Information will help draft proposals to ease congestion

Bypass still not an option

City, county part of effort to deal with 55,000 vehicles a day


October 01, 2001|By Mary Gail Hare | Mary Gail Hare,SUN STAFF

The State Highway Administration is examining Route 140 where the highway passes through Westminster to find ways to relieve congestion and improve safety on the city's main artery.

The study involves about a two-mile segment from Sullivan Road to Leidy Road. Residents along the stretch might notice administration personnel in the neighborhoods in the next few weeks.

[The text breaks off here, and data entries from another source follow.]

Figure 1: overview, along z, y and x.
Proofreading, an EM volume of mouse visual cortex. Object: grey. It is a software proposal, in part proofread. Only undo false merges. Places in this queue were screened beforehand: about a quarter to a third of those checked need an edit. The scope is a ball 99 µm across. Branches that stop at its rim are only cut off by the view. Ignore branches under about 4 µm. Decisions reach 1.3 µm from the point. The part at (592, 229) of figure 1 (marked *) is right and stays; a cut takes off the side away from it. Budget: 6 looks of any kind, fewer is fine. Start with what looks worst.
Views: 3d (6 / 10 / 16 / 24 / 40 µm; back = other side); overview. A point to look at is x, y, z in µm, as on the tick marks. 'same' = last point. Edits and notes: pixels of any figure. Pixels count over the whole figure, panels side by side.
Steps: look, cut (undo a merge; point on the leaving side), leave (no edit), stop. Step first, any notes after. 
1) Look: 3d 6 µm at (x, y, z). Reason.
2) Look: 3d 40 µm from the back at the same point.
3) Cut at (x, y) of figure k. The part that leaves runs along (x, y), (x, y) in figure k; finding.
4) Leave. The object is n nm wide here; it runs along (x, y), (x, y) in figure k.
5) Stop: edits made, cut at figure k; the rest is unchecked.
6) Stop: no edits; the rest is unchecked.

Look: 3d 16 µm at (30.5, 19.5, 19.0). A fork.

Highway inspectors will be checking the "location of community facilities, historic structures and archaeological sites, as well as natural environmental features, including wetlands, streams and wildlife habitat," according to a letter the administration mailed to many residents last month. The inspections began Sept. 20 and could continue for several months.

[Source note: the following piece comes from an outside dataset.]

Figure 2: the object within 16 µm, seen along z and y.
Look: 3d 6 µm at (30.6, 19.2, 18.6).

Marion Fourhman received two letters, one for her residence of 46 years and one for an adjoining property she owns. "They have been talking about doing something about the highway for years," Fourhman said.

The state is working with Carroll County and Westminster on alternatives to a bypass around the city, a project Gov. Parris N. Glendening scrapped nearly three years ago because, he said, it would promote sprawl.

"With the bypass no longer under consideration, we are basically looking at what can be done on Route 140," said Jane Wagner, an administration project planner.

The state will rely on the data it gathers in the next few months to draft improvement proposals for that section of the highway, which is used by 55,000 motorists daily.

"We will be taking a physical look around, particularly for pipes, utilities and wetlands," Wagner said. The agency also will draw maps, count traffic and develop traffic projections for the next 20 years, she said.

Thomas Beyard, Westminster director of planning, said the study is the preliminary phase of a lengthy undertaking that will involve businesses and homeowners groups.

"Whatever we do will have a significant impact on businesses along the highway," Beyard said. "We need to take our time with this. The city, county and state are all interrelated in this."

Nearly all the state's major improvements to Route 140 are complete. Beyard said he would like to see additional work at three key intersections: Malcolm Drive, Center Street and Englar Road.

Westminster is spending $166,000 on a study of several shopping centers and housing developments that will open in the next few months and cause further traffic congestion.